The point of view is interesting in Chapter Eight because it switches from the narrator to Molly. The author, IMO, is successful in making this switch without it being jarring. I also think the author is fairly successful in creating the personality of Molly, much more so than Zane Grey, all of whose women characters were quite stereotyped.
Front-Ranger:
I'm making a pilgrimage to Wyoming soon, and I'm hoping to stop in at The Virginian Restaurant at the Occidental Hotel in Buffalo. Here's what it looks like:
http://www.occidentalwyoming.com/the%20virginian%20restaurant.html
Front-Ranger:
The Occidental Hotel
(Where The Virginian Got His Man)
Come on Boys, an' ride with me
For a Trip back to the Past.
We'll stop at The Occidental,
And step through the Looking Glass.
Here everything's just like it was
In a far, far different Age
When the Occidental wrote the Rules
On hist'rys unwrote Page.
Her very name means "Western"
This fine ol' Grand Hotel.
Where workin' hands, who ride for Brands
Rub elbows with the Swells.
She sits at the foot of the Big Horns
In regal splendor there,
She's the aging Queen o' the Prairies
With Roses in her Hair.
Now priceless Orientals
Still grace the well-worn floors
And Crystal Chandeliers
Still hang above the doors.
There's china in the Dining Room,
And everything's First Class
Where the Present is overshadowed
By reflections of the Past.
The floor still creaks and History reeks
'Til you can hear the Coyotes call,
And the Ghosts of Cattle Barons
Still roam these Hallowed Halls.
Here deals were made as cattle herds
And ranches all changed Hands,
And famous Cowboy Singers
Have played their one-night Stands.
She was lost one night, in a Poker Game
By a man with a Second-best Hand
And her walls are lined with Pictures
Of Men who, they say, had Sand.
Now the little Gal who owns the place
Is a genuine Western Buff,
And to make your stay more Pleasant
She simply can't do Enough.
Many a Trail-worn Drifter
Has Stopped here feelin' Rough,
And when a Cowboy's broke n' Hungry
She'll write it on the Cuff.
Mister Wister holed up here
And dreamed a Master Piece
In an upstairs room by a Fireplace
Where mem'ry still has Lease.
Butch and Sundance slept here, too
Tom Horn got drunk, they say,
An' bragged he'd kill every Cow-thief
That did not ride Away.
It's faraway and Mystical,
In a Place called Cowboy Land -
It's the Occidental Hotel,
Where The Virginian Got His Man.
- Dan Hess ('05)
Front-Ranger:
Chapter Thirteen: The Game and the Nation—Act First
This multichapter section delves into the main issue of the day: equality, discussing it both from a micro-perspective and a macro-perspective. Wister in his book The Virginian grapples with basic disconnects about the legal equality of man vs. the inequality that exists in the character and physical capabilities of individuals. He also acknowledges the complementary aspects of women and men and, indeed, the superiority of women in the arena of human emotions.

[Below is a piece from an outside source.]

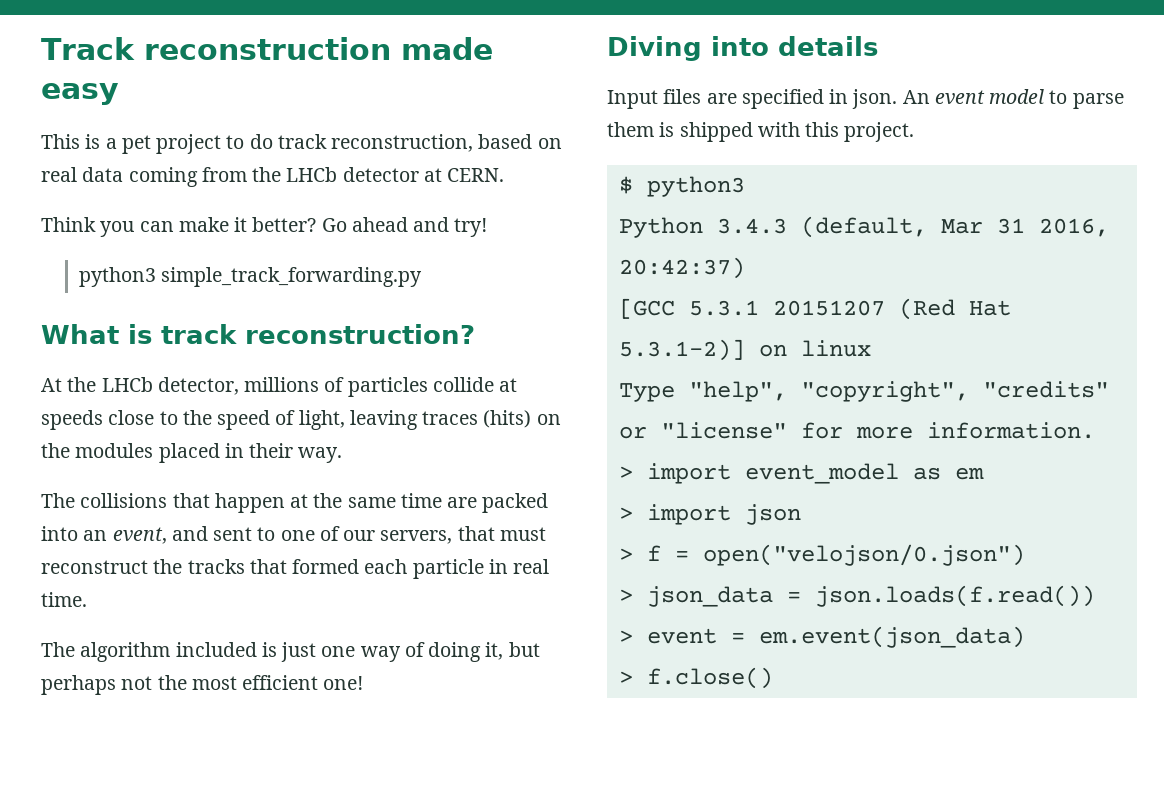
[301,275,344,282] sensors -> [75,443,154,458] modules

The narrator and The Virginian are off on an adventure: Rancher Judge Henry has made TV deputy foreman and put him in charge of taking cattle to market back East. More importantly, TV is charged with getting the ranch hands back to Sunk Creek in one piece after the trip is done. The chapter begins with Tenderfoot and TV meeting up at a famous "eating palace" in Omaha, Nebraska. TV orders fried eggs (aiggs) but there is much talk about a celebrated menu item--Frogs' Legs a la Delmonico.